Figure 5. Inhibition of energy metabolism in mouse gastric smooth muscle. (a) NaCN administration inhibited AiPC, which were restored by glibenclamide. NaCN (0.5 mM and 1 mM) reduced AiPC to 69.0±55.4% (n = 7, P > 0.05) and 44.0±30.7% (n = 5, P < 0.05) of the control, respectively, and these inhibitions were reversed by glibenclamide (30 and 50 µM) to 132.0±27.9% (n = 5, P < 0.05) and 278.0% (n = 3), respectively. These data were summarized in (a) (right panel). Asterisks show a statistical significance (*P < 0.05). In (b) and (c), AiPC in the presence of BayK 8644 was studied. (b) It reveals that NaCN (1, 3, and 5 mM) suppressed AiPC to 58±31% (n = 6, P > 0.05), 30±44.3% (n = 8, P < 0.05), and 13±15.3% (n = 3, P < 0.05) of the control, respectively. In (c), AiPC inhibition by D-mannitol is shown. AiPC was reduced to 14.0±17.2% of the control (n = 10, P < 0.05), and this inhibition was offset by glibenclamide to 71.0±55.3% (n = 6, P < 0.05). Data were summarized in (d). Asterisks show a statistical significance (*P < 0.05). ACh: acetylcholine; AiPC: acetylcholine-induced phasic contractions; NaCN: sodium cyanide.

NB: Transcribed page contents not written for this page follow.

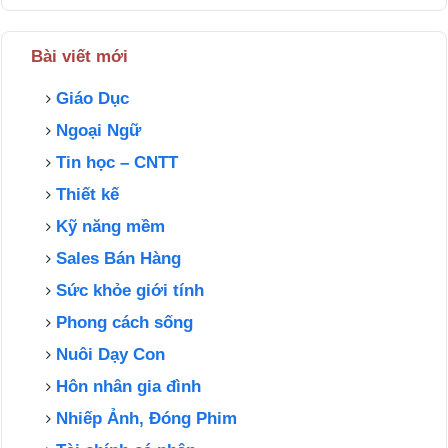
Bài viết mới
Giáo Dục
Ngoại Ngữ
Tin học – CNTT
Thiết kế
Kỹ năng mềm
Sales Bán Hàng
Sức khỏe giới tính
Phong cách sống
Nuôi Dạy Con
Hôn nhân gia đình
Nhiếp Ảnh, Đóng Phim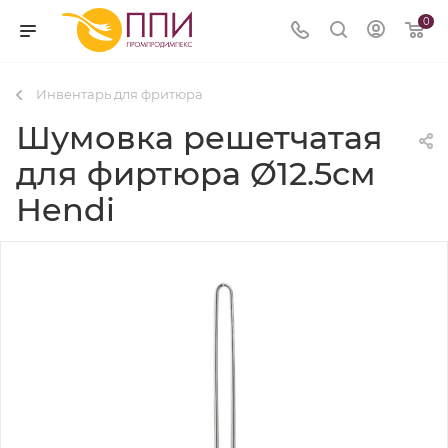
0
Инвентарь для фритюра
Шумовка решетчатая
для фиртюра Ø12.5см
Hendi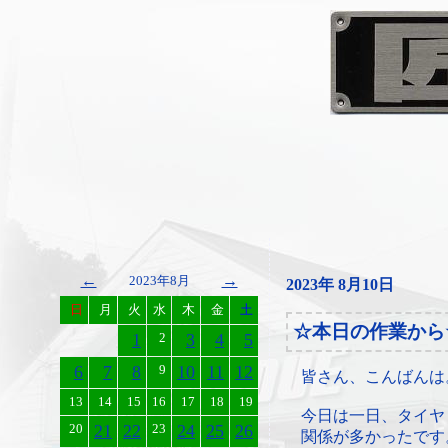
←
→
2023年8月
2023年 8月10日
日
月
火
水
木
金
土
☆本日の作業から
1
2
3
4
5
6
7
8
9
10
11
12
皆さん、こんばんは
13
14
15
16
17
18
19
今日は一日、タイヤ
20
21
22
23
24
25
26
関係が多かったです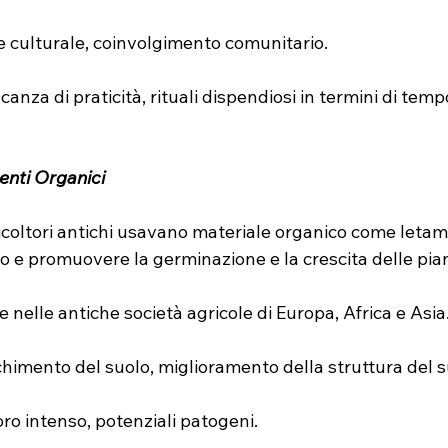
re culturale, coinvolgimento comunitario.
canza di praticità, rituali dispendiosi in termini di temp
nti Organici
ricoltori antichi usavano materiale organico come letam
olo e promuovere la germinazione e la crescita delle pia
 nelle antiche società agricole di Europa, Africa e Asia
cchimento del suolo, miglioramento della struttura del s
oro intenso, potenziali patogeni.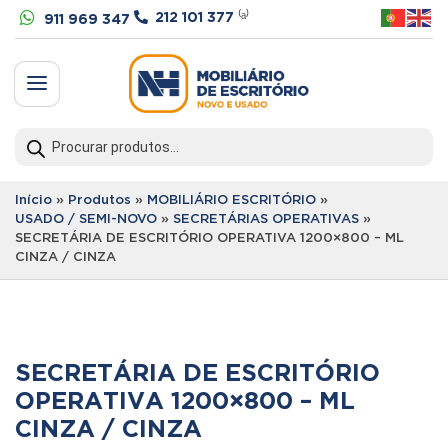


212 101 377
⁽ᵃ⁾
911 969 347
a
Products
search
Início
»
Produtos
»
MOBILIÁRIO ESCRITÓRIO
»
USADO / SEMI-NOVO
»
SECRETÁRIAS OPERATIVAS
»
SECRETÁRIA DE ESCRITÓRIO OPERATIVA 1200×800 – ML
CINZA / CINZA
SECRETÁRIA DE ESCRITÓRIO
OPERATIVA 1200×800 – ML
CINZA / CINZA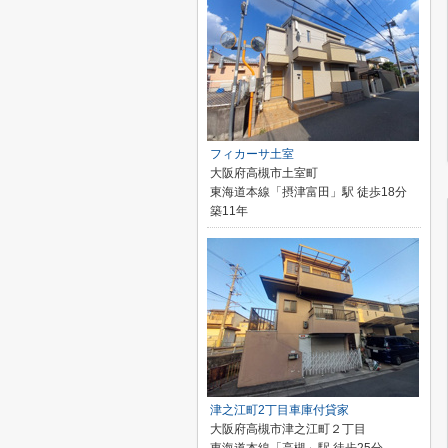
フィカーサ土室
大阪府高槻市土室町
東海道本線「摂津富田」駅 徒歩18分
築11年
津之江町2丁目車庫付貸家
大阪府高槻市津之江町２丁目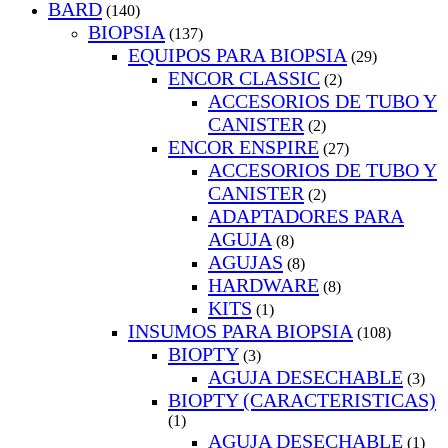
BARD
(140)
BIOPSIA
(137)
EQUIPOS PARA BIOPSIA
(29)
ENCOR CLASSIC
(2)
ACCESORIOS DE TUBO Y
CANISTER
(2)
ENCOR ENSPIRE
(27)
ACCESORIOS DE TUBO Y
CANISTER
(2)
ADAPTADORES PARA
AGUJA
(8)
AGUJAS
(8)
HARDWARE
(8)
KITS
(1)
INSUMOS PARA BIOPSIA
(108)
BIOPTY
(3)
AGUJA DESECHABLE
(3)
BIOPTY (CARACTERISTICAS)
(1)
AGUJA DESECHABLE
(1)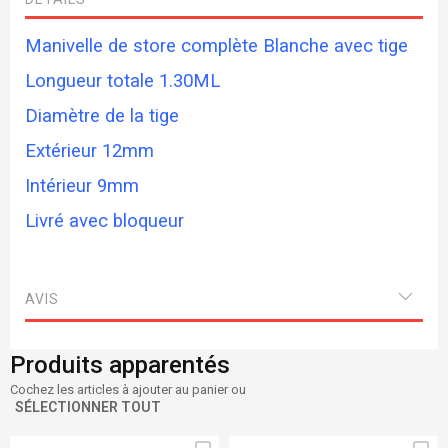
Manivelle de store complète Blanche avec tige
Longueur totale 1.30ML
Diamètre de la tige
Extérieur 12mm
Intérieur 9mm
Livré avec bloqueur
AVIS
Produits apparentés
Cochez les articles à ajouter au panier ou
SÉLECTIONNER TOUT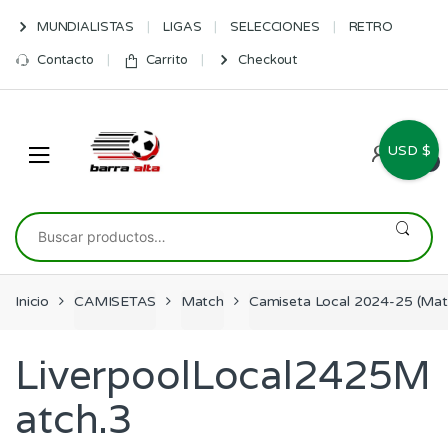
Skip
Skip
MUNDIALISTAS
LIGAS
SELECCIONES
RETRO
to
to
navigation
content
Contacto
Carrito
Checkout
USD $
0
Buscar
por:
Inicio
CAMISETAS
Match
Camiseta Local 2024-25 (Matc
LiverpoolLocal2425M
atch.3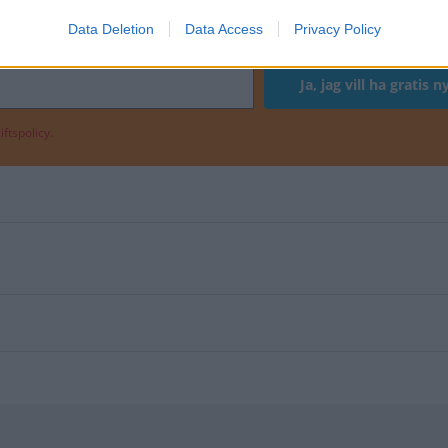
Data Deletion
Data Access
Privacy Policy
ftspolicy.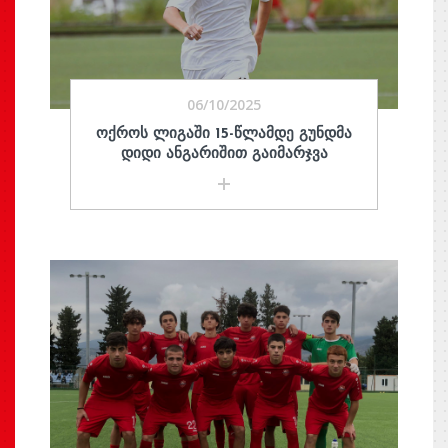
06/10/2025
ᲝᲥᲠᲝᲡ ᲚᲘᲒᲐᲨᲘ 15-ᲬᲚᲐᲛᲓᲔ ᲒᲣᲜᲓᲛᲐ
ᲓᲘᲓᲘ ᲐᲜᲒᲐᲠᲘᲨᲘᲗ ᲒᲐᲘᲛᲐᲠᲯᲕᲐ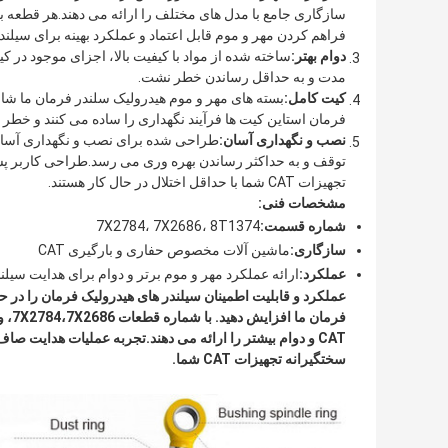
فراهم کردن مهر و موم قابل اعتماد و عملکرد بهینه برای سیلند
دوام بهتر:
ساخته شده از مواد با کیفیت بالا، اجزای موجود در ک
مدت و به حداقل رساندن خطر نشت.
کیت کامل:
بسته های مهر و موم هیدرولیک سلندر فرمان ما شام
فرمان استاین کیت ها فرآیند نگهداری را ساده می کنند و خطر
نصب و نگهداری آسان:
طراحی شده برای نصب و نگهداری آسان،
توقف و به حداکثر رساندن بهره وری می رسد.طراحی کاربر پسند
تجهیزات CAT شما با حداقل اختلال در حال کار هستند.
مشخصات فنی:
شماره قسمت:
7X2784، 7X2686، 8T1374
سازگاری:
ماشین آلات مخصوص حفاری و بارگیری CAT
عملکرد:
ارائه عملکرد مهر و موم برتر و دوام برای هدایت سیلن
CAT و دوام بیشتر را ارائه می دهند.تجربه عملیات هدایت ص
سختگیرانه تجهیزات CAT شما.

Figure 6. Inhibition of energy metabolism in human gastric smooth muscle and human arterial smooth muscle. (a) In human gastric smooth muscle, following BayK 8644 pretreatment, NaCN inhibited AiPC, which were restored by glibenclamide. NaCN (1 mM) reduced human AiPC in the presence of BayK 8644 to 27.0±20.7% of the control, which was then elevated to 141.0±58.4% with the administration of glibenclamide (n = 6, P < 0.05; c (left panel)). (b) Vasomotion was observed in human arterial smooth muscle and was inhibited by sodium cyanide and restored by glibenclamide. NaCN (1 mM) reduced vasomotion (spontaneous contractions) to 4.0±10.5% of the control, which was restored to 94.0±38.4% by glibenclamide (n = 5, P < 0.05; c (right panel)). All data were summarized in (c). Asterisks show a statistical significance (*P < 0.05). ACh: acetylcholine; AiPC: acetylcholine-induced phasic contractions; NaCN: sodium cyanide.
Figure 7. Western blot analysis of mouse gastric smooth muscle and human arterial smooth muscle. (a) In mouse gastric smooth muscle, the component proteins of KATP channels, SUR2B, and Kir6.2, were identified, along with TMEM16A, the component protein of calcium-activated chloride channels. (b) In human arterial smooth muscle, the component proteins of KATP channels, SUR2B, Kir6.1, and Kir6.2, were identified, as well as TMEM16A, the component protein of calcium-activated chloride channels. KATP channels: ATP-sensitive potassium channels.